How a Bruised Banana Can Save the World
Over the past year, we have had to adjust our lives to unexpected changes, and adapt to new ways of socializing, shopping, and eating. In the early days of the COVID-19 pandemic, many of us may have experienced shortages at local grocery stores, while others may have embraced meal kits and delivery services. We saw bulk products fade away as stores shifted to having nuts, grains, and even produce in individual boxes and bags. Shoppers wanted to feel protected, and single-use plastics were there to help them to do so. These changes to the way we shop had a major impact on what items stores carried – and on how those items looked.
Amidst the myriad changes to our lives during the pandemic, you may have noticed more bruised bananas. You may have seen these bruises in a grocery delivery bag in the early days of the pandemic. You may have visited a grocery store and steered away from bananas that looked grey, or examined a bunch of bananas with darkening tips and, careful not to be seen, snuck them back onto the shelf. You may even have stocked up on greener bananas and, after observing that they became a mottled mix of colors in your fruit bowl, attempted to return them to the grocery store.
You are not alone. Shoppers gravitate toward perfect-looking produce, for various reasons. Humans often seek out the best-looking foods instinctively: avoiding moldy produce has helped humans throughout their evolution. However, this sensitivity can also lead shoppers to avoid bruised, scratched, or misshapen produce, due to a perception that skin-level imperfections may compromise the quality of the fruit.

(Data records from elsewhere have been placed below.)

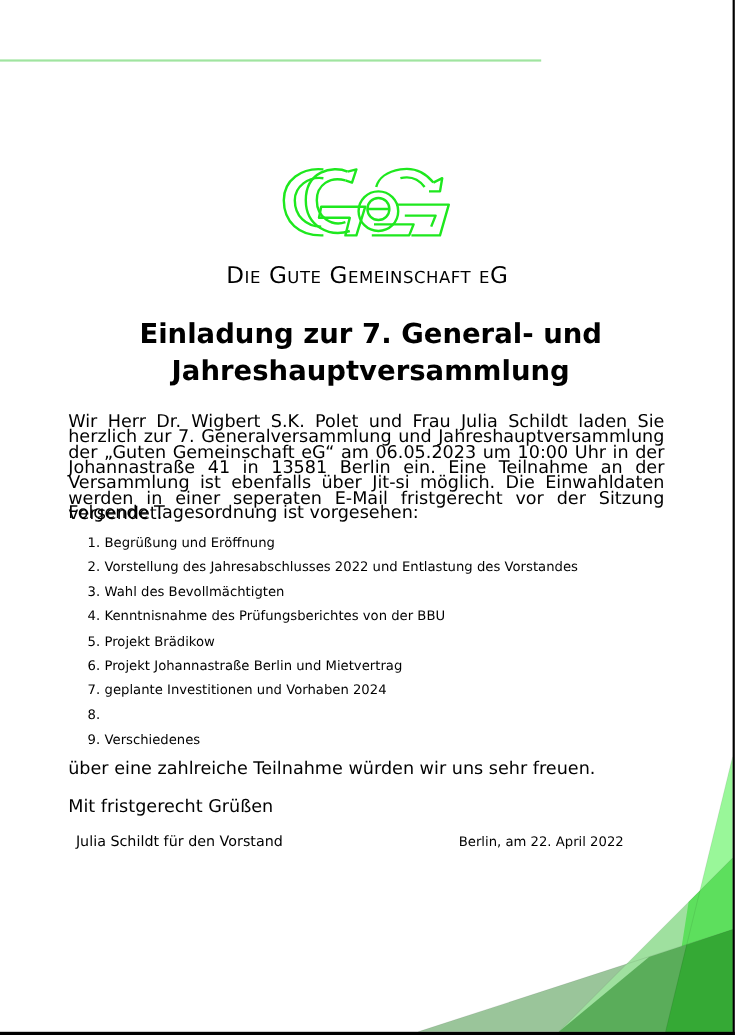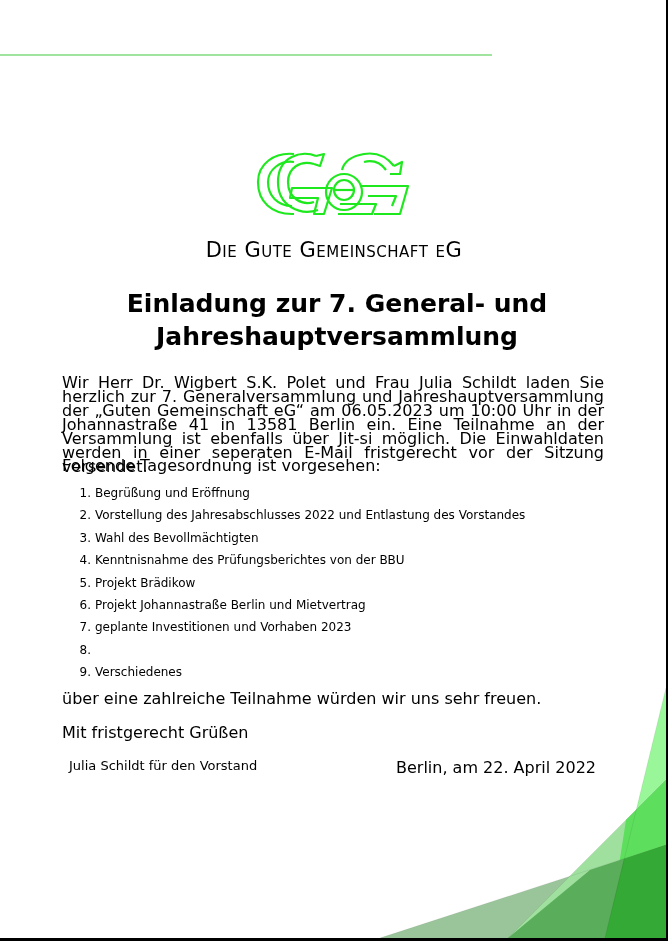--- a/index.html
+++ b/index.html
@@ -99,7 +99,7 @@
       </li>
     <li>
         <span class="num">7.</span>
-        <span>geplante Investitionen und Vorhaben 2023</span>
+        <span>geplante Investitionen und Vorhaben 2024</span>
       </li>
     <li>
         <span class="num">8.</span>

A recent behavioral study found that “merely imagining the consumption of unattractive produce…negatively affects how consumers view themselves” and causes them to avoid cosmetically imperfect food. Some researchers point to marketing campaigns of fruit companies, such as Chiquita in the 1950s, which discouraged consumers from freezing bananas in an effort to sell more fruit as shoppers inevitably wasted fruit that they did not know how to preserve. Another consumer research study suggests that this aversion to uglier produce may be a result of cultural stigmas around aging. But beyond these analyses lies another factor: that we as shoppers have limited budgets, and are trying to make the best choices we can with the money we have.
One of the easiest ways to reduce our food waste, save money and cut carbon emissions is to choose older, less-perfect produce when we shop, and to find ways to save and eat foods in our homes that we might be tempted to throw away. Doing so has the potential to cut up to 250 lbs of food waste per person annually, or up to 83 billion lbs annually in the US alone! And how much money might we save if we embraced imperfections in our fruits?
One way to reduce food waste is to try to use bananas at every stage of ripeness. Bananas that are getting brown and spotted can be used for a range of recipes! The Green Festival recipe below was created by the Mujeres Emprendedoras Delicias Tengueleñas (Women Entrepreneurs of Delights from Tenguel), an organization supported in part by AsoGuabo co-op farmers in Ecuador.
Green Festival Smoothie
The perfect recipe for your overripe bananas!
Recipe adapted from the Mujeres Emprendedoras Delicias Tengueleñas (Women Entrepreneurs of Delights from Tenguel), an organization supported in part by AsoGuabo farmers in Ecuador.
Ingredients
200g of pineapple (1 slice)
2 bananas
4 mint leaves
juice of half a lemon
1 cup of oatmeal drink if available, or oatmilk if not
Preparation
Freeze the bananas, then blend all ingredients until you have a delicious smoothie
References
FAO (Food and Agriculture Organization of the United Nations) 2011. Global Food Losses and Food Waste: Extent, Causes, and Prevention, Rome: FAO.
Grewel, L., J. Hmurovic, C. Lamberton, and R. W. Reczek. The Self-Perception Connection: Why Consumers Devalue Unattractive Produce. Journal of Marketing Vol 83(1)
Koeppel, D., 2008. Banana: The Fate of the Fruit that Changed the World. New York: Hudson St Press. Print.